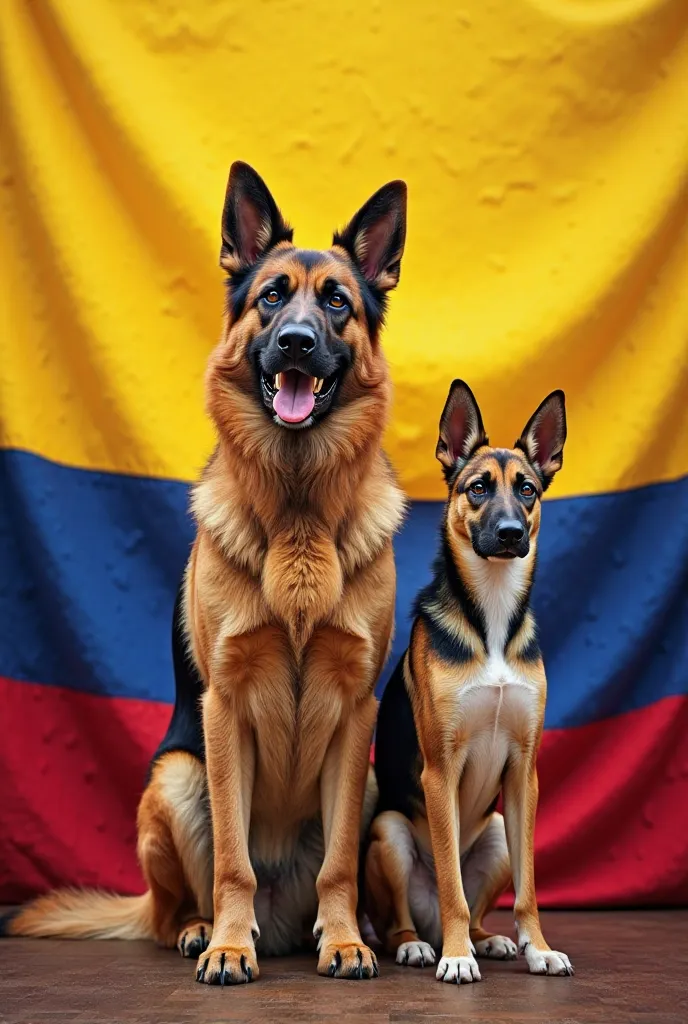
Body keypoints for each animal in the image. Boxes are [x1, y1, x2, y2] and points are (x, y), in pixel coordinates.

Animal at [2, 165, 405, 983]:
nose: (295, 342)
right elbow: (232, 860)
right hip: (176, 777)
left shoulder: (357, 713)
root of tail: (281, 922)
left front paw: (345, 940)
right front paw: (226, 945)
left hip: (371, 780)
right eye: (272, 296)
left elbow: (339, 864)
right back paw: (203, 929)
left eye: (337, 302)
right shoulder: (222, 710)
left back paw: (329, 932)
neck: (297, 509)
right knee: (171, 909)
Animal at [364, 378, 573, 983]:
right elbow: (451, 884)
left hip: (500, 832)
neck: (493, 614)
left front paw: (538, 948)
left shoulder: (525, 773)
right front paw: (457, 959)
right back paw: (426, 945)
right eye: (477, 488)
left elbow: (529, 890)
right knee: (404, 919)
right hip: (388, 832)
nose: (509, 533)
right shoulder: (440, 770)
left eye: (527, 490)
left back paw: (486, 939)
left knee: (479, 905)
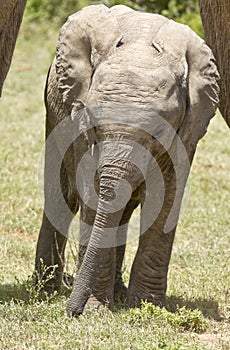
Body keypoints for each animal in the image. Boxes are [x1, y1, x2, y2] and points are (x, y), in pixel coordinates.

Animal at [34, 4, 219, 316]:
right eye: (94, 122)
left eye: (159, 131)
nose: (71, 312)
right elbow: (93, 195)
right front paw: (96, 310)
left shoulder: (186, 131)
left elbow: (165, 200)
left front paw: (147, 306)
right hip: (54, 113)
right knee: (64, 199)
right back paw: (45, 291)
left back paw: (116, 294)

* * *

From the entries above, output every line exactly and omit any image.

Body keypoints for each animal in the image. Boxes are [x1, y1, x2, y2] and points are (x, y), in pixel coordinates.

Animal at [2, 165, 405, 983]:
nose: (295, 342)
right elbow: (232, 860)
right hip: (176, 777)
left shoulder: (357, 713)
root of tail: (281, 922)
left front paw: (345, 940)
right front paw: (226, 945)
left hip: (371, 780)
right eye: (272, 296)
left elbow: (339, 864)
right back paw: (203, 929)
left eye: (337, 302)
right shoulder: (222, 710)
left back paw: (329, 932)
neck: (297, 509)
right knee: (171, 909)
Animal at [364, 378, 573, 983]:
right elbow: (451, 884)
left hip: (500, 832)
neck: (493, 614)
left front paw: (538, 948)
left shoulder: (525, 773)
right front paw: (457, 959)
right back paw: (426, 945)
right eye: (477, 488)
left elbow: (529, 890)
right knee: (404, 919)
right hip: (388, 832)
nose: (509, 533)
right shoulder: (440, 770)
left eye: (527, 490)
left back paw: (486, 939)
left knee: (479, 905)
Body keypoints for each animal in the image. Boxes are [x1, y1, x2, y2] and points are (x, y), in pixel coordinates.

Animal at [34, 4, 219, 316]:
right eye: (94, 122)
left eye: (159, 131)
nose: (71, 312)
right elbow: (93, 195)
right front paw: (96, 310)
left shoulder: (186, 131)
left elbow: (165, 200)
left front paw: (147, 306)
right hip: (54, 113)
right knee: (64, 199)
right back paw: (45, 291)
left back paw: (116, 294)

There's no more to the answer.